As another character points out, Katniss is not the same girl who volunteered to take her sister's place at the reaping.  She's permanently and irrevocably scarred by the violence she's experienced and produced.  What I love is that even though she has nightmares and is sometimes "disoriented" she is in no way a victim.  Katniss is traumatized not by what's been done to her, but by the choices she's made.  I don't think she regrets any life she took to save herself, but that doesn't mean she sleeps well at night.

All the Victors are a wreck.  I love how in the beginning of The Hunger Games, Katniss views Haymitch as this pathetic creature who hides from life in the bottom of a bottle.  In Mockingjay, Katniss and Haymitch don't seem very different, Katniss even wishes for her own bottle at one point.

I thought Peeta's character arc was brilliant.  So much more heartbreaking than a typical love-triangle or the who-do-I-save dilemma I thought it was going to be.

I know some people are disappointed with the ending, but frankly I think those are the same people who are disappointed with life.  Collins's world and Katniss's story are so devastating because they are so real.  Collins doesn't pull any punches.  Katniss is, above everything else, a survivor.  And just like President Snow, Collins pushes Katniss to her breaking point.

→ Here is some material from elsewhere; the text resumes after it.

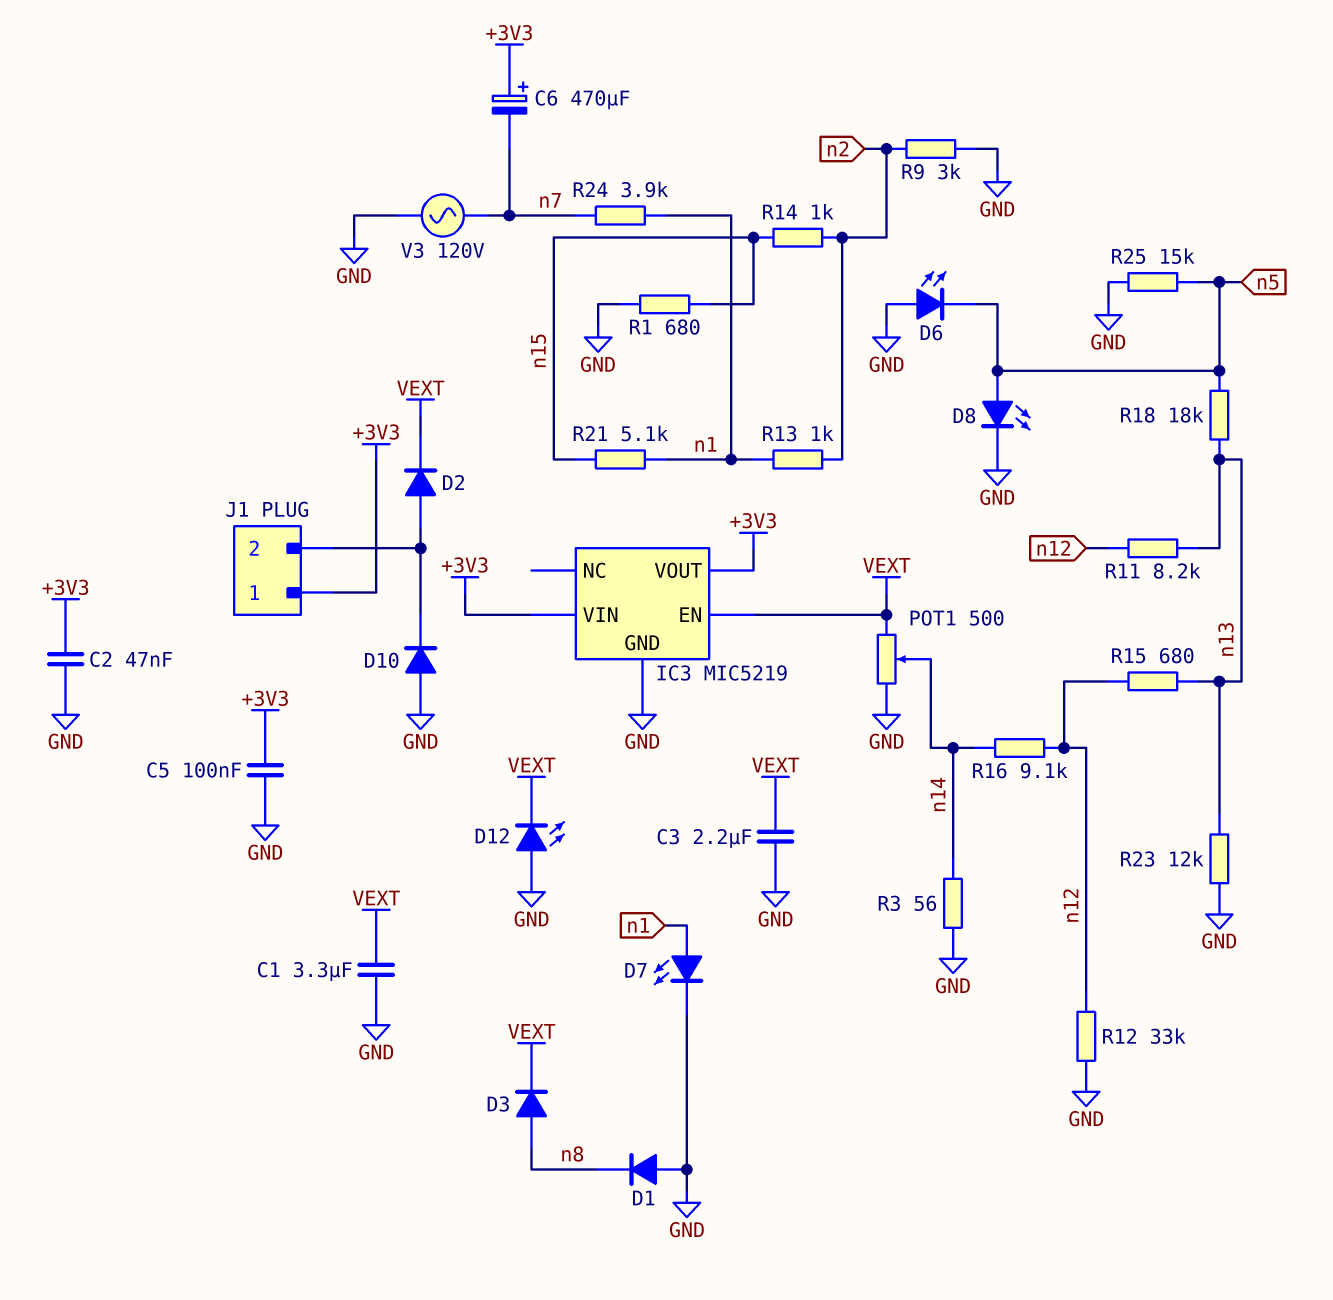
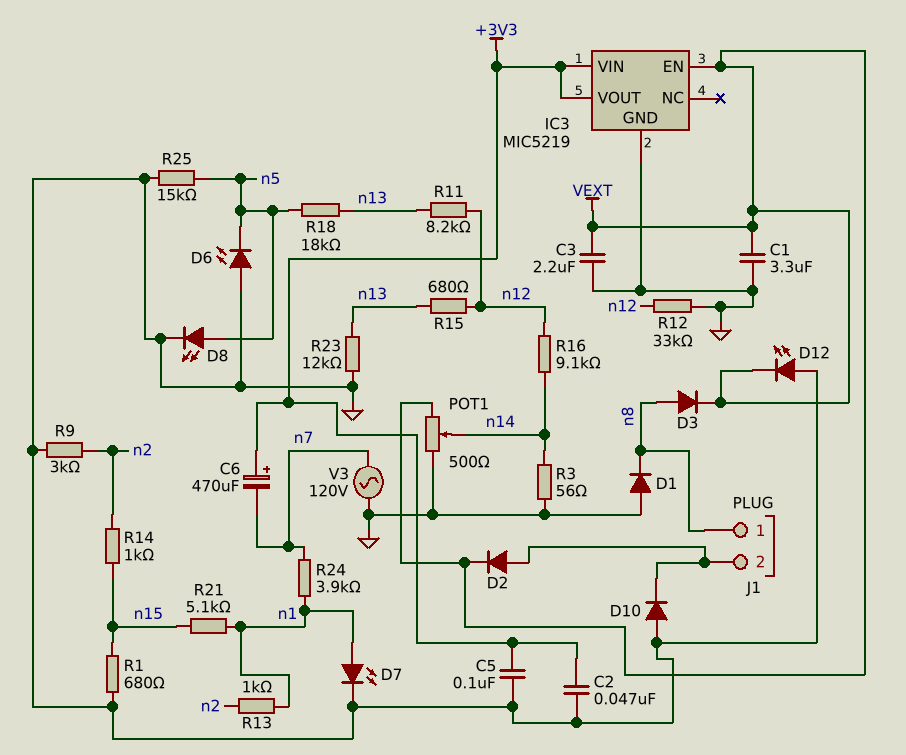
J1 pin 1: +3V3 -> n8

I white-knuckled it, holding on with Katniss through her harrowing journey, not knowing what to even hope for at the end.  But some damage cannot be undone.  We still pick up the pieces and salvage what we can of our lives.  If reader's don't like Mockingjay's ending it's because it's too true.

The story is so critical of war and vengeance that I cried not just for the characters, but for humanity.  We sacrifice our children to overthrow dictators, only to replace them with more dictators.  We kill a few to save the many, over and over, and over again until we can't remember who we're saving and who we're fighting.

This book is amazing, but it drained me.  What are your thoughts?  Anything light and fluffy to recommend for recovery reading?